All 12 of the PennDesign students pursuing master’s of fine arts degrees are exhibiting their work this year, although participation is voluntary. Two more exhibitions, as well as a screening and performance event, are planned.

Penn faculty from both history of art and fine arts, along with curators from Penn’s Institute of Contemporary Art, have come together to help the students solve curatorial, artistic and logistical challenges, said Karen Redrobe, the Elliot and Roslyn Jaffe Endowed Professor in Film Studies and chair of Penn’s History of Art Department.

“The Incubation Series illustrates the importance of empowering students to pursue their own creative ideas and collaborations and of finding ways to help them hone their developing skills by working across institutional boundaries,” Redrobe said

“The students have reached out to partners across the city and have learned an immense amount from these partners in return, making The Incubation Series a beautiful example of the multidirectional and multifaceted learning that is higher education at its best.”

The associate director of the Seraphin Gallery is a Penn alumna, Alyssa Laverda, who graduated in 2014 with a coordinated degree from Penn’s College of Arts and Sciences and the Pennsylvania Academy of the Fine Arts.

“We like to keep the space dynamic,”” Laverda said. “In addition to showing museum-quality or well-established artists, we are interested in an innovative art space that promotes experimental ideas, and we find interesting artistic concepts brewing at the academic level as well as in mid-career and late-career artists.”  

​​​​​​​Curating an art exhibition is a complicated matter. It involves creating a coherent theme that brings the artworks together, choosing the pieces that best represent the artists and writing a compelling catalogue essay to inform how the works are viewed.
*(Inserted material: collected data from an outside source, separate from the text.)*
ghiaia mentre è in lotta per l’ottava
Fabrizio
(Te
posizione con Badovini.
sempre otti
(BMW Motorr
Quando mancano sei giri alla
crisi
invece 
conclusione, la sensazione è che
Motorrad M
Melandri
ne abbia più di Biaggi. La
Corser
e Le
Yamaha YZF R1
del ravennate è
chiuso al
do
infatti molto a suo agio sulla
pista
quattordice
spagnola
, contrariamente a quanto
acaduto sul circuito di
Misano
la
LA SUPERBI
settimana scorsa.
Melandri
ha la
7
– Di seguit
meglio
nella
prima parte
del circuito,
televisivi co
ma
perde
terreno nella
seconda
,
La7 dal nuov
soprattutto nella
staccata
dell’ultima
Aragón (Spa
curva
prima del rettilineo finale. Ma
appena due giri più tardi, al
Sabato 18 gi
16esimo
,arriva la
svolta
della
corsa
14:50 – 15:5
Hough and Lynch grouped the four students together after visiting their studios and discussing the ideas they explore in their works.

“Curating allows me to work closely with artists to realize their vision and create a space for their work to be viewed in the best possible conditions,” said Lynch, who is in the first year of her Ph.D. studies in art history.

“It’s a creative process,” Hough, in the second year of a master’s program, said, “for someone who is not working as an artist to draw out connections between works. Having these four artists’ works together says something that having them alone would not.”   

The concept for the “Loose Ends” exhibition was initially inspired by the work of artist Lauren Altman who cut seams from her mother’s sweaters, laid them on large sheets of photographic paper and then exposed the paper to light. Each unraveled thread is apparent in stark white on the otherwise black photograms. Altman, an M.F.A. candidate, also has a video work in the show, centered around textile industries in India and Pennsylvania.

For artist Jiayi Liu, material comes from her own personal history. Hundreds of photographs from her iPhone, printed and folded and strung together with paperclips, creates the work, “Recycled Image,” drawing its form from the popular practice in northern China of making curtains from discarded candy wrappers. An M.F.A. candidate, her related project combines photographs and coffee grounds, meant to resemble soil.​​​​​​​Assembled on site at Seraphin, artist and M.F.A. candidate Heryk Tomassini explores ways of repurposing industrial concrete cubes from an unrealized Puerto Rican housing project. In the gallery’s front window, a blue tarp acts as a provisional shelter, a reminder of Hurricane Maria’s aftermath.

Artist Erlin Geffrard, a second year M.F.A. student, sources his materials from art-world cast-offs, using leftover canvases and craft supplies for his brightly colored paintings. He also incorporated the gallery’s upright piano into the exhibition by covering it with painted cardboard.

“Any type of exposure is good, and any type of conversation with a gallery is helpful,” said Geffrard. “It’s a sort of testing ground to see what our work looks like out of the context of a studio.”

The winter show in January, at the AUTOMAT gallery, will be curated by art history students Laurel McLaughlin and Tamir Williams. The spring show in March, at the FJORD Gallery, will be curated by Olivia Dudnik and Jeffrey Katzin.